I am not ready for this life to leave me and have to deal
with the harshness of the world rather than the safety of the womb.
I am not ready for the juggling of six schedules and
personalities that need to be taken care of.
I am not ready for the redefining of my life.
For six and a half years my life has been consumed with
being pregnant and having a newborn. This will be my last.
My identity and abilities have been adjusted based on my
varying physical and mental capacity. I
have put things off, scaled things back and given justified excuses for my lack
of consistency.
The season I am entering is unchartered territory and long
put off responsibility.
My weight,
Fatigue,
Accomplishments,
Goals,
Pursuit of my passion
Are opening up once more.
I am entering a season of possibility and hope and I want to
be ready. Just as easy as one crutch
leaves another can fill its space.

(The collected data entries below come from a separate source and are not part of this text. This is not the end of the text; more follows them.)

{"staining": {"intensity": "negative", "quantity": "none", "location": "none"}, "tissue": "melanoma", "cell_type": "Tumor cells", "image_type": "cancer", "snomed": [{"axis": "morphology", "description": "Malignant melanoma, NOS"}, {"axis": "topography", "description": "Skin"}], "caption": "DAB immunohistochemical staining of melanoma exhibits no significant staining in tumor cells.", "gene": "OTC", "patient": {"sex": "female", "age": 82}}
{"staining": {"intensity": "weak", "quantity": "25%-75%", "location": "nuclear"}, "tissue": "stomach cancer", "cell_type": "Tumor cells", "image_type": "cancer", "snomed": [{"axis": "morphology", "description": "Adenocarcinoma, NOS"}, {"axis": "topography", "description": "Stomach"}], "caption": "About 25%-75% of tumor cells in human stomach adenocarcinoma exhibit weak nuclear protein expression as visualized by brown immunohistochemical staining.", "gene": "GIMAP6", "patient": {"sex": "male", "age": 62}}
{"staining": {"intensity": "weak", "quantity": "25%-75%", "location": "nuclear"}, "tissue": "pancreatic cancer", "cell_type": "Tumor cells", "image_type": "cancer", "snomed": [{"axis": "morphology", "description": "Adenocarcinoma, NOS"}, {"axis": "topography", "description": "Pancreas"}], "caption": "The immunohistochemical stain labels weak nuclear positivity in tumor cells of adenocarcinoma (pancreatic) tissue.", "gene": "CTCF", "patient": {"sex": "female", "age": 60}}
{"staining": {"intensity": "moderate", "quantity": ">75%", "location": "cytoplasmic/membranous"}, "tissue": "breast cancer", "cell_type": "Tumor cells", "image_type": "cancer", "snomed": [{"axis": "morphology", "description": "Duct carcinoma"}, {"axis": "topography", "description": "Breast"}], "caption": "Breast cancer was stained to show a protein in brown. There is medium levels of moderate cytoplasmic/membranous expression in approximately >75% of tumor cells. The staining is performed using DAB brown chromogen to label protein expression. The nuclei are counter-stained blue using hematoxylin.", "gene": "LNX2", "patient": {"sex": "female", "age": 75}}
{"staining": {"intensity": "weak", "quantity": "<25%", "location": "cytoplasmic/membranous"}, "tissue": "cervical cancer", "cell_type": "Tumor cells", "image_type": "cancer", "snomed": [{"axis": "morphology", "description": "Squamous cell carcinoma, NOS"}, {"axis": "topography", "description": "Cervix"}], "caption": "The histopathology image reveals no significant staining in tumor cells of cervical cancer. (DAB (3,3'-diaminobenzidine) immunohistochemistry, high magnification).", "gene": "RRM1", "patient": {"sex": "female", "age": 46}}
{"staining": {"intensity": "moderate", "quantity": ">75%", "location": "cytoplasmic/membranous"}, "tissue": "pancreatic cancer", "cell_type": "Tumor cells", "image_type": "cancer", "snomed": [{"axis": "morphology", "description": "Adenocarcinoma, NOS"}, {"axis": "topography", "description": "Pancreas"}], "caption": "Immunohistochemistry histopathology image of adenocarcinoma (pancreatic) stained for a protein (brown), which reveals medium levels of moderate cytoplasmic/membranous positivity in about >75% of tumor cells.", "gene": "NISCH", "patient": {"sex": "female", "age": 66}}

Who I am and how I’ve been seen has been
wrapped up in my building a family, who will I become after this season?
Will my dreams and passions manifest in the beauty and
brightness that I dream them in?
Do I have what is takes to grace stages and heal lives?
There is a part of me that is ready. The part that says my
fear is unfounded and I have been moving in the direction of my passions all
along.
There is just something about sensing that it is your
time….
That there is a window to step into your fullest
purpose,
A burst of energy to run towards your dreams,
A bubbling on the inside that must produce.
That is where I am. I
have been pregnant for a long time and now we will see what will be birthed.